Dataset entries
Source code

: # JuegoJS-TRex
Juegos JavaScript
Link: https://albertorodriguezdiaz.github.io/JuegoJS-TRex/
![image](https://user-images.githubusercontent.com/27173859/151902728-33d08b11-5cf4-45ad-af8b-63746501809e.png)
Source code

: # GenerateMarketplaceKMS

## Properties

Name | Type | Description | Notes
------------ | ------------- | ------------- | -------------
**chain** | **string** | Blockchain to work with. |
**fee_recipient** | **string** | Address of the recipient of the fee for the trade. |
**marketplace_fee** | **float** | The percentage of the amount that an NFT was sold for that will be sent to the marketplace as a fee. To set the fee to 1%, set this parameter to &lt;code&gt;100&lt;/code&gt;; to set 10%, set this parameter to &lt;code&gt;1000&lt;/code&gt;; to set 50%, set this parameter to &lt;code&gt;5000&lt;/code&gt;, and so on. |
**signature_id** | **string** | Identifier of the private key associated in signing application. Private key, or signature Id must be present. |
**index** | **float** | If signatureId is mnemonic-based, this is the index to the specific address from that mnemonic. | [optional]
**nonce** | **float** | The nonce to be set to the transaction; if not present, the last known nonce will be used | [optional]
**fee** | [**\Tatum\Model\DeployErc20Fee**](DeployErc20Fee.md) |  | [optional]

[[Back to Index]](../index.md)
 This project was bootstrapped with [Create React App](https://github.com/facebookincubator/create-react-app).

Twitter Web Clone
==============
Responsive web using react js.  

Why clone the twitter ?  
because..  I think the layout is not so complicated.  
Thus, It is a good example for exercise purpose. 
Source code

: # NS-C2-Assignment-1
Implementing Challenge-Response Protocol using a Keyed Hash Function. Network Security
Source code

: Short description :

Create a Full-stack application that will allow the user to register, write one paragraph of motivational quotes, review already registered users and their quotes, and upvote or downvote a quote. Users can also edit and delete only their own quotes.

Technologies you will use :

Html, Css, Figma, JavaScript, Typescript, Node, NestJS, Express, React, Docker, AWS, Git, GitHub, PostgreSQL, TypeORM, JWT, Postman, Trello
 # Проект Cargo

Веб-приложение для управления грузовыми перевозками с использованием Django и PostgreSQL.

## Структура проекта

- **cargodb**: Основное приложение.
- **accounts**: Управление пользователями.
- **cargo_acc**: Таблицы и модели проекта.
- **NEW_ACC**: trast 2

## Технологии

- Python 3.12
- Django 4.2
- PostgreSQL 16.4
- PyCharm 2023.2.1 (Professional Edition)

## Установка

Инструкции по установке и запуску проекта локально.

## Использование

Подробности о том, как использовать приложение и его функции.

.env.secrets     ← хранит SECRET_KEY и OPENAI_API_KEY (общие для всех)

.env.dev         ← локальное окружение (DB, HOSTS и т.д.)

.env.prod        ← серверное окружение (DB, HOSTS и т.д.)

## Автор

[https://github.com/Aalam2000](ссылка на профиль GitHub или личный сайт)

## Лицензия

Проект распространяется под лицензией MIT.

## WHAT IS REQUIRED
Reproduce all of the rows above verbatim, from the first line through the last, without any alteration.

## WRITTEN RESPONSE
Source code

: # JuegoJS-TRex
Juegos JavaScript
Link: https://albertorodriguezdiaz.github.io/JuegoJS-TRex/
![image](https://user-images.githubusercontent.com/27173859/151902728-33d08b11-5cf4-45ad-af8b-63746501809e.png)
Source code

: # GenerateMarketplaceKMS

## Properties

Name | Type | Description | Notes
------------ | ------------- | ------------- | -------------
**chain** | **string** | Blockchain to work with. |
**fee_recipient** | **string** | Address of the recipient of the fee for the trade. |
**marketplace_fee** | **float** | The percentage of the amount that an NFT was sold for that will be sent to the marketplace as a fee. To set the fee to 1%, set this parameter to &lt;code&gt;100&lt;/code&gt;; to set 10%, set this parameter to &lt;code&gt;1000&lt;/code&gt;; to set 50%, set this parameter to &lt;code&gt;5000&lt;/code&gt;, and so on. |
**signature_id** | **string** | Identifier of the private key associated in signing application. Private key, or signature Id must be present. |
**index** | **float** | If signatureId is mnemonic-based, this is the index to the specific address from that mnemonic. | [optional]
**nonce** | **float** | The nonce to be set to the transaction; if not present, the last known nonce will be used | [optional]
**fee** | [**\Tatum\Model\DeployErc20Fee**](DeployErc20Fee.md) |  | [optional]

[[Back to Index]](../index.md)
 This project was bootstrapped with [Create React App](https://github.com/facebookincubator/create-react-app).

Twitter Web Clone
==============
Responsive web using react js.  

Why clone the twitter ?  
because..  I think the layout is not so complicated.  
Thus, It is a good example for exercise purpose. 
Source code

: # NS-C2-Assignment-1
Implementing Challenge-Response Protocol using a Keyed Hash Function. Network Security
Source code

: Short description :

Create a Full-stack application that will allow the user to register, write one paragraph of motivational quotes, review already registered users and their quotes, and upvote or downvote a quote. Users can also edit and delete only their own quotes.

Technologies you will use :

Html, Css, Figma, JavaScript, Typescript, Node, NestJS, Express, React, Docker, AWS, Git, GitHub, PostgreSQL, TypeORM, JWT, Postman, Trello
 # Проект Cargo

Веб-приложение для управления грузовыми перевозками с использованием Django и PostgreSQL.

## Структура проекта

- **cargodb**: Основное приложение.
- **accounts**: Управление пользователями.
- **cargo_acc**: Таблицы и модели проекта.
- **NEW_ACC**: trast 2

## Технологии

- Python 3.12
- Django 4.2
- PostgreSQL 16.4
- PyCharm 2023.2.1 (Professional Edition)

## Установка

Инструкции по установке и запуску проекта локально.

## Использование

Подробности о том, как использовать приложение и его функции.

.env.secrets     ← хранит SECRET_KEY и OPENAI_API_KEY (общие для всех)

.env.dev         ← локальное окружение (DB, HOSTS и т.д.)

.env.prod        ← серверное окружение (DB, HOSTS и т.д.)

## Автор

[https://github.com/Aalam2000](ссылка на профиль GitHub или личный сайт)

## Лицензия

Проект распространяется под лицензией MIT.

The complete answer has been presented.